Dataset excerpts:
* START *
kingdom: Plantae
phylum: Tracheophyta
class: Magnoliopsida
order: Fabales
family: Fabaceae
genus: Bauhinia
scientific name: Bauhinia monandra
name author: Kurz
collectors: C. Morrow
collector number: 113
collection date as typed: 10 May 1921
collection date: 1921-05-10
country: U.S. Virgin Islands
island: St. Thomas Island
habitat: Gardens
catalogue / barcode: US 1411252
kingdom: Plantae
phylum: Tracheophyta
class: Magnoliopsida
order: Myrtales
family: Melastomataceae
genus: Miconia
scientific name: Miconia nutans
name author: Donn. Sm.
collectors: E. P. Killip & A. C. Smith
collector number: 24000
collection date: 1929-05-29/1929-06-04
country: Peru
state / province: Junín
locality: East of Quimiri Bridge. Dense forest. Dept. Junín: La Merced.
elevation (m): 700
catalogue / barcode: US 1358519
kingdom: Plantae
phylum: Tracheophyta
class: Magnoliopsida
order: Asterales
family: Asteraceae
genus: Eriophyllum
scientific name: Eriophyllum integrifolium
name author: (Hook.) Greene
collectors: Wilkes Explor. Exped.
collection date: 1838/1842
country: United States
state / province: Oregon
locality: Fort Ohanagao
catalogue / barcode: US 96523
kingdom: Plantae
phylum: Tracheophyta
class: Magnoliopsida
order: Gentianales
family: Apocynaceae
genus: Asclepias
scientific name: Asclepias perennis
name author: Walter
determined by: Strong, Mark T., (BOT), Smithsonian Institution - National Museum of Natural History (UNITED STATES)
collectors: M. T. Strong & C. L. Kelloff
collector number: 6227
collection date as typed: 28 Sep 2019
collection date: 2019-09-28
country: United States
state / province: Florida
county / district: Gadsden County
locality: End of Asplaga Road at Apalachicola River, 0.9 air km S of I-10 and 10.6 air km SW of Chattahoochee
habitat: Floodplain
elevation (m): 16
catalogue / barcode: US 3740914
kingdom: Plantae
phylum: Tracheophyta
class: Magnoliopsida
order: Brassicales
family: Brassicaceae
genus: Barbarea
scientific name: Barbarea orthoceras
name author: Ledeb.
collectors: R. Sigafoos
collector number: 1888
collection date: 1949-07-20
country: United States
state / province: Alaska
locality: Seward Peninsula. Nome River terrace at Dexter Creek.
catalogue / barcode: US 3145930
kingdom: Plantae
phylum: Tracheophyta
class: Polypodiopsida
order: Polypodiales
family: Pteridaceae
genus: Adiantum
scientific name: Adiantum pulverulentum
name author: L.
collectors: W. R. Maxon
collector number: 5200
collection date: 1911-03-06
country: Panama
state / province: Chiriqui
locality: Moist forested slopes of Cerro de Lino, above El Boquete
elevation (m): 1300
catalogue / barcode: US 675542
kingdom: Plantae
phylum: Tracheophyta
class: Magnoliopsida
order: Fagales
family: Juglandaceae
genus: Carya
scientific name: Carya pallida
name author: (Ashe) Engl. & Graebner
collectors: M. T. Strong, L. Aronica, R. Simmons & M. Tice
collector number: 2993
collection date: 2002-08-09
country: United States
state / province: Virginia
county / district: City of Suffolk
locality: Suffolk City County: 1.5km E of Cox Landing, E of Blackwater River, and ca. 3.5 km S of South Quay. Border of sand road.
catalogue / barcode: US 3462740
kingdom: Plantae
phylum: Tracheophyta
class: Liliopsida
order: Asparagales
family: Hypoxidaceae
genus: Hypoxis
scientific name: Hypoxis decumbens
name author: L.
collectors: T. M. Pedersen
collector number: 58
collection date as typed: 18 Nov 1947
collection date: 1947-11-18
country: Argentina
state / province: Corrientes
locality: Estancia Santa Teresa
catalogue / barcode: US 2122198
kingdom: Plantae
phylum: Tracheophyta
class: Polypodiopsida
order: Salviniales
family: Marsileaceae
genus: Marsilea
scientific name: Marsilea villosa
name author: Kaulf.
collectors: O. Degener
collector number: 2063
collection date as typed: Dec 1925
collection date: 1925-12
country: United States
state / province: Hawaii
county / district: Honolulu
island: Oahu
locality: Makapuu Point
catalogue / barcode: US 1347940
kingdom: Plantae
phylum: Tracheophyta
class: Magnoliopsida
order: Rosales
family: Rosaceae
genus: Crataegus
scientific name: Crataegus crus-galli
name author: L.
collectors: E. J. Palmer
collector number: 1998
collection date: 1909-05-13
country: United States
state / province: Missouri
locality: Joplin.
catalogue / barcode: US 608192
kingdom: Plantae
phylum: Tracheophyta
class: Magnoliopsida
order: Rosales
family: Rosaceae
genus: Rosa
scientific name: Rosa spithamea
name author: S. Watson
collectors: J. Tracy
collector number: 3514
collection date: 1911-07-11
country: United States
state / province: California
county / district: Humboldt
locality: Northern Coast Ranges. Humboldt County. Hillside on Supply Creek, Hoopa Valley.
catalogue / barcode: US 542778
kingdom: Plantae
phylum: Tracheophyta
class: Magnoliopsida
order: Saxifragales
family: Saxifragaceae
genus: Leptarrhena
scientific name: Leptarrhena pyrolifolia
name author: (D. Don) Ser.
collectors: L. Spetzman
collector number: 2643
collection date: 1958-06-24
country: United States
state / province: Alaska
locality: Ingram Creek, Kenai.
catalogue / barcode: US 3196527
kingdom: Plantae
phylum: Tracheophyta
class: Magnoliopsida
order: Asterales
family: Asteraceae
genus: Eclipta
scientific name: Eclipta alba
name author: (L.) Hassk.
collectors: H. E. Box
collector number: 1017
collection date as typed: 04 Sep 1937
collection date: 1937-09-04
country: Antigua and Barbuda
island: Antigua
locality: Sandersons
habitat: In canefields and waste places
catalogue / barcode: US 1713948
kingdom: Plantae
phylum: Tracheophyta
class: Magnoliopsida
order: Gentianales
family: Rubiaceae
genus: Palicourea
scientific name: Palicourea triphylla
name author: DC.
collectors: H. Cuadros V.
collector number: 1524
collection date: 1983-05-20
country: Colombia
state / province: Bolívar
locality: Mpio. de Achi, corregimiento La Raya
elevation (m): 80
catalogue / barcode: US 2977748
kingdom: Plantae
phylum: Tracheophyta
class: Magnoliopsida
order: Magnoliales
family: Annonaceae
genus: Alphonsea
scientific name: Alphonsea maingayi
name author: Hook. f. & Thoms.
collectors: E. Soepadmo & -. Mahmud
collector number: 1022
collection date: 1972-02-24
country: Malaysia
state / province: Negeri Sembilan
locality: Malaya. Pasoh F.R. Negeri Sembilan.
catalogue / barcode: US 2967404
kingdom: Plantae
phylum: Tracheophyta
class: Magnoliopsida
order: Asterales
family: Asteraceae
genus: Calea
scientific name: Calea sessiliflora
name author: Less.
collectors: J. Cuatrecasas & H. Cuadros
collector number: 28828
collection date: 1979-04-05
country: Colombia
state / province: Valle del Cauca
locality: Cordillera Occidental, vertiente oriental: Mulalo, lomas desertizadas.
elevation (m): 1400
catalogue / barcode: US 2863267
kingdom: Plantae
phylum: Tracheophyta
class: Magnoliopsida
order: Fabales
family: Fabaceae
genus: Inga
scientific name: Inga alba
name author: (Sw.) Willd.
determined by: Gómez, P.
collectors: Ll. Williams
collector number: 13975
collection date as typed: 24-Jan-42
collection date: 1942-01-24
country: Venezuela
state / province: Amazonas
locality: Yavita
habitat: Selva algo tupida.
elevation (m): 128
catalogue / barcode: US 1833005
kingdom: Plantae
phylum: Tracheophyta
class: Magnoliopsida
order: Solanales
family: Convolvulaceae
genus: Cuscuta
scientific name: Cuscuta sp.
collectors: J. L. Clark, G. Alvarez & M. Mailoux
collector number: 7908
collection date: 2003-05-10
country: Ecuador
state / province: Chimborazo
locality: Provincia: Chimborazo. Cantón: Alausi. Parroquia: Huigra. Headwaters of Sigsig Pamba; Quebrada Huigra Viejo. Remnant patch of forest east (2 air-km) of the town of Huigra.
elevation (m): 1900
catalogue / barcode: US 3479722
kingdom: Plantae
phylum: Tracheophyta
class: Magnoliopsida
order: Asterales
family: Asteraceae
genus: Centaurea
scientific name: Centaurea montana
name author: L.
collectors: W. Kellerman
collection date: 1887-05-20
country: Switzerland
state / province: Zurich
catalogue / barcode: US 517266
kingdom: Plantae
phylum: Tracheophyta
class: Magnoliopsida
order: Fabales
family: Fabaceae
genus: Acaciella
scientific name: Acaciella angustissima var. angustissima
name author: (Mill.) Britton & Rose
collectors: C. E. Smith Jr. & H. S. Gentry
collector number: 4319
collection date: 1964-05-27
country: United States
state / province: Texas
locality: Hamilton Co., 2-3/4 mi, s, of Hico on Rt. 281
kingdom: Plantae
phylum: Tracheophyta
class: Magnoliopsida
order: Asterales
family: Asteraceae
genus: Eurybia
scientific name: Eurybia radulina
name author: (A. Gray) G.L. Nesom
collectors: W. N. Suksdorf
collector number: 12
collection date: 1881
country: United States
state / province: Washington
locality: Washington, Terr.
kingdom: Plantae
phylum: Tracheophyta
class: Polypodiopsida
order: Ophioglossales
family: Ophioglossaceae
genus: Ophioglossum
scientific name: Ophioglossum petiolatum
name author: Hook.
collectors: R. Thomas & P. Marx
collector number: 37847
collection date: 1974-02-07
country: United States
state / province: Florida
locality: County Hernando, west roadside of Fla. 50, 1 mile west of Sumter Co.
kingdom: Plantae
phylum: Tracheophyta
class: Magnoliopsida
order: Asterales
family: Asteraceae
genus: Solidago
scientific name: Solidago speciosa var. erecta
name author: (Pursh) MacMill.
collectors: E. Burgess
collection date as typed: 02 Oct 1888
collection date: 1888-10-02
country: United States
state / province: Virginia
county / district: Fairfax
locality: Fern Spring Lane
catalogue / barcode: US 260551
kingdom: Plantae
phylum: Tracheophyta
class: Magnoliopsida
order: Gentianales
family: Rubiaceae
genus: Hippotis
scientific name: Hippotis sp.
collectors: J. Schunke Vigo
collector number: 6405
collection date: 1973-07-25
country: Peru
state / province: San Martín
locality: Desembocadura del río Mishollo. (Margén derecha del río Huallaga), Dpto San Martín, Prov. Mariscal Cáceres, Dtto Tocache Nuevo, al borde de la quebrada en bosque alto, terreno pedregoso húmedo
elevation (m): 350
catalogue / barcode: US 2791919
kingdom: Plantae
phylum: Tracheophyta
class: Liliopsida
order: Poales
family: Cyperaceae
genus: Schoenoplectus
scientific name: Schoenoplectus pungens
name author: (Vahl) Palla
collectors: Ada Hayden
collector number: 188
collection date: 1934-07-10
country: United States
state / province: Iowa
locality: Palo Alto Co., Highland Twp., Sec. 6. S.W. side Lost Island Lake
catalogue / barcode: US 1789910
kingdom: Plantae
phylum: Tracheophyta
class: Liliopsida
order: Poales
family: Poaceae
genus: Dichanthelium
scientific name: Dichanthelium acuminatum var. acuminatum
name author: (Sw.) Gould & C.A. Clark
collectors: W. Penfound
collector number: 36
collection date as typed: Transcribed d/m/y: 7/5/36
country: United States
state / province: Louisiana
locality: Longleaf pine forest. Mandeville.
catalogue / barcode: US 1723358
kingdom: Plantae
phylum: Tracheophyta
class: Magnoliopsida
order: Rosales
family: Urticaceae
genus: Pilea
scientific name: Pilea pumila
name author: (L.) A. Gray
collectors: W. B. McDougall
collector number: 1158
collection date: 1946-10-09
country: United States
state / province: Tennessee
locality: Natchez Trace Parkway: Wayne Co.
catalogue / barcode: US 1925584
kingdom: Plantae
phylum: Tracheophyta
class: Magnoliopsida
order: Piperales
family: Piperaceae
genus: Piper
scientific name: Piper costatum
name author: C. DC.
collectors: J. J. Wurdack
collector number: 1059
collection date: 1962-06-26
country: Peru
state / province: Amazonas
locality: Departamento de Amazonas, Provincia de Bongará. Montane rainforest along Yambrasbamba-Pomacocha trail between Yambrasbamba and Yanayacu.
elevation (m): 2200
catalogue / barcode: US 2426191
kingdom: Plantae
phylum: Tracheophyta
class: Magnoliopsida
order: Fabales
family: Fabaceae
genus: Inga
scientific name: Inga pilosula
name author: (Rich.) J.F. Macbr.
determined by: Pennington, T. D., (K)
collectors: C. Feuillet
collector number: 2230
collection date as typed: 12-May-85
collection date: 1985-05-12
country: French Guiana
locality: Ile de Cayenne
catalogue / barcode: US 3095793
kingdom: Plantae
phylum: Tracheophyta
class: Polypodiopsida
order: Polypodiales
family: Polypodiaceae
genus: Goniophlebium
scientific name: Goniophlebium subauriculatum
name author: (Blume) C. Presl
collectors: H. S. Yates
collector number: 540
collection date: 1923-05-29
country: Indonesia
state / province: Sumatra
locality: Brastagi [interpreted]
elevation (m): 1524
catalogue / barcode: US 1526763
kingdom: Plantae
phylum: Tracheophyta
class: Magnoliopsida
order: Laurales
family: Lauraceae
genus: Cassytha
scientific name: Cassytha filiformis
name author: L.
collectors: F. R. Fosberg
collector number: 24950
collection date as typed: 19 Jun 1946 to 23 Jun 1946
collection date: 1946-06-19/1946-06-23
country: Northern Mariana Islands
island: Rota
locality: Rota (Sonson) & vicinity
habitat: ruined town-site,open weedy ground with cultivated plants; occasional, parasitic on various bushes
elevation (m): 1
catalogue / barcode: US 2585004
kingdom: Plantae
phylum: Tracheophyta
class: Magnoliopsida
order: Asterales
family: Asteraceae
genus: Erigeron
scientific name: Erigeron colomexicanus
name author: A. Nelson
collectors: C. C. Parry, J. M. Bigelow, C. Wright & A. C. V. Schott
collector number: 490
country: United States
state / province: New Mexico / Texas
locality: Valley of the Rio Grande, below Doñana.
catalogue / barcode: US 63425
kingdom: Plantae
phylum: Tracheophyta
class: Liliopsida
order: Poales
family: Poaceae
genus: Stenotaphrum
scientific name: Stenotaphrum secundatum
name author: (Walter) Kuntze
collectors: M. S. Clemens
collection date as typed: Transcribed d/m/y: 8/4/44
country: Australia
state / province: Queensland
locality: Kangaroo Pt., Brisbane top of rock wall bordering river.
* END *
Exercise instructions:
Repeat, unchanged, everything in the listing from the line containing "elevation (m): 1300" down to the line containing "county / district: City of Suffolk".

Result of this task:
elevation (m): 1300
catalogue / barcode: US 675542
kingdom: Plantae
phylum: Tracheophyta
class: Magnoliopsida
order: Fagales
family: Juglandaceae
genus: Carya
scientific name: Carya pallida
name author: (Ashe) Engl. & Graebner
collectors: M. T. Strong, L. Aronica, R. Simmons & M. Tice
collector number: 2993
collection date: 2002-08-09
country: United States
state / province: Virginia
county / district: City of Suffolk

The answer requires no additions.